Koby Holland

Personal information
- Full name: Koby Holland
- Nationality: United States
- Born: September 24, 1974 (age 51) Dillon, Montana, U.S.
- Height: 1.84 m (6 ft 1⁄2 in)
- Weight: 85 kg (187 lb)

Sport
- Sport: Shooting
- Events: 10 m running target (10RT) 50 m running target (50RT)
- Coached by: Sergey Luzov

= Koby Holland =

American sports shooter (born 1974)

Koby Holland (born September 24, 1974, in Dillon, Montana) is an American sport shooter. He has competed for Team USA in running target shooting at the 2004 Summer Olympics, and has won a bronze medal at the 2001 Championship of the Americas tournament in Fort Benning, Georgia. A resident athlete of the United States Olympic Training Center, Holland trains under Belarusian-born coach Sergey Luzov for the America's national running target team.

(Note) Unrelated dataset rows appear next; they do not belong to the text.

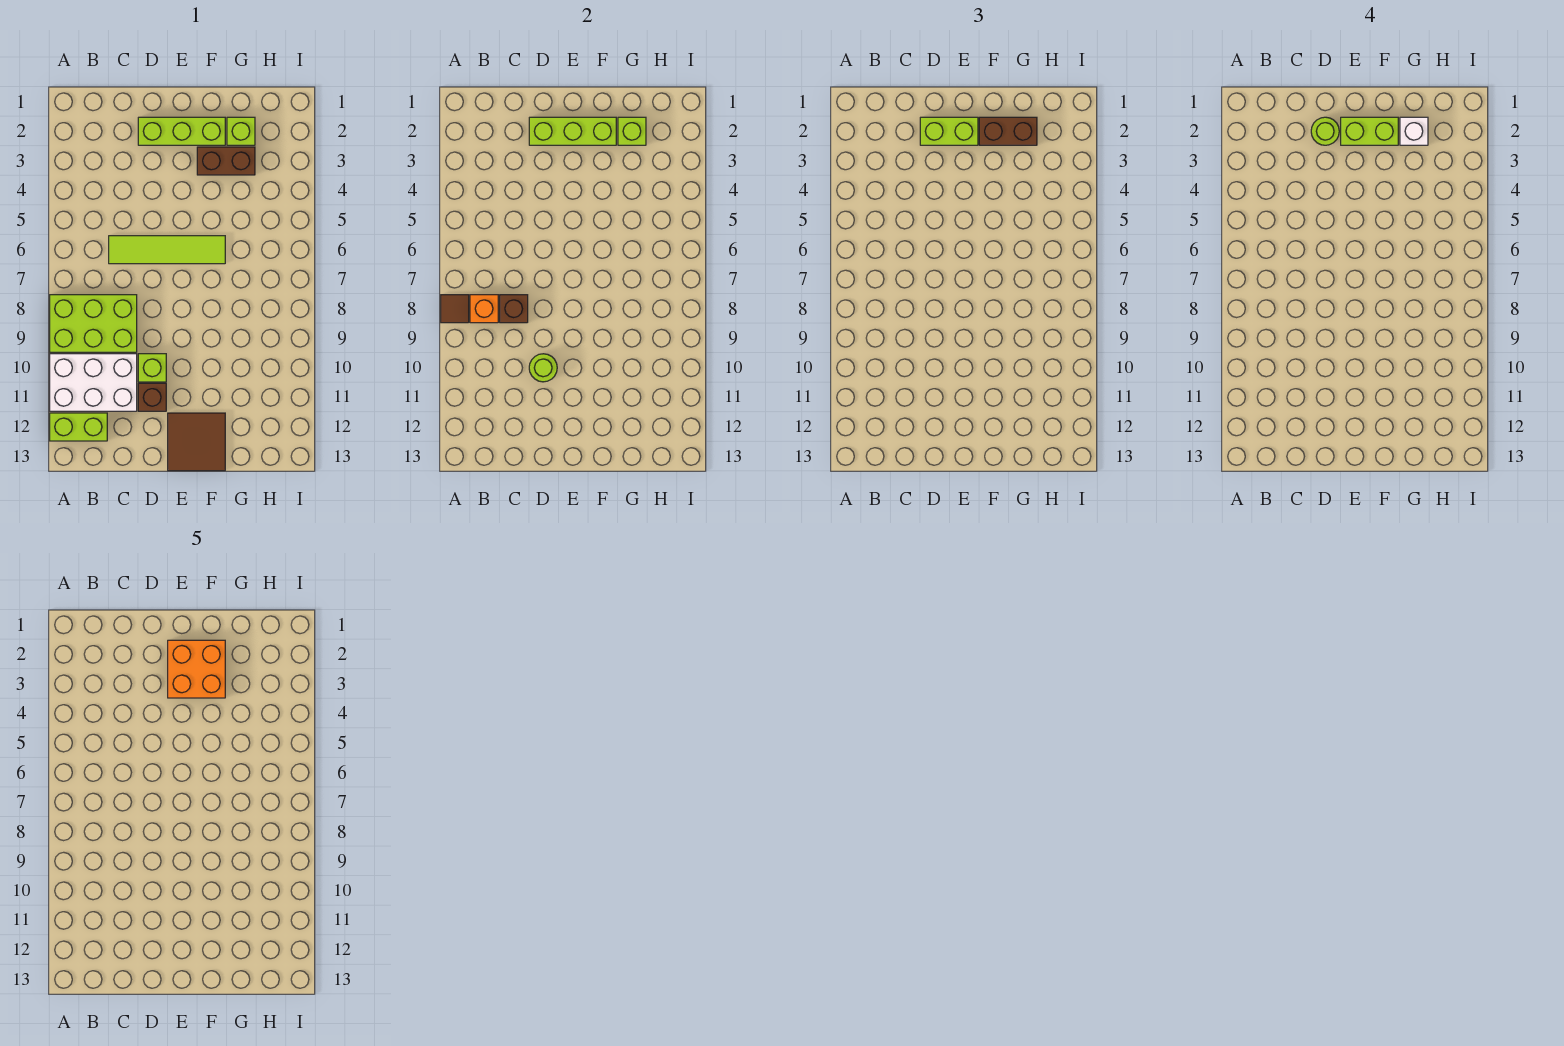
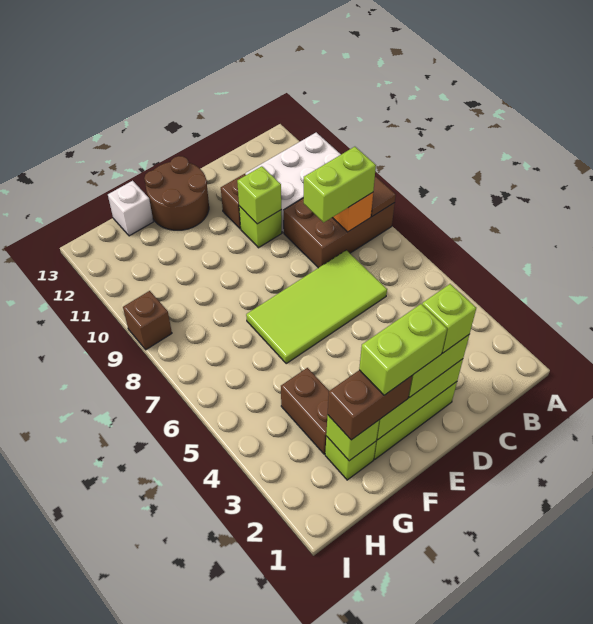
lime brick A8:C9 level 1 -> brown brick A8:C9 level 1
lime brick A12:B12 level 1 -> lime brick B8:C8 level 3
lime tile C6:F6 level 1 -> lime tile C6:F7 level 1
brown brick C8 level 2 -> brown brick I9 level 1
lime round brick D2 level 4 -> lime brick D2 level 4
lime round brick D10 level 2 -> lime brick D10 level 2
orange brick E2:F3 level 5 -> none
brown tile E12:F13 level 1 -> brown round brick E12:F13 level 1
brown brick F3:G3 level 1 -> brown brick G3:G4 level 1
white brick G2 level 4 -> white brick G13 level 1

Holland qualified for the U.S. shooting team in the men's 10 m running target at the 2004 Summer Olympics in Athens. He occupied one of the top two berths to join with fellow marksman and three-time Olympian Adam Saathoff at the national trials, having registered a minimum qualifying standard of 566. Virtually unknown to the world scene, Holland showed off his best to shoot 281 on the slow-target portion and a lowly 270 in the fast-moving round throughout the series, shutting out the final to a distant eighteenth with a total score of 551 points.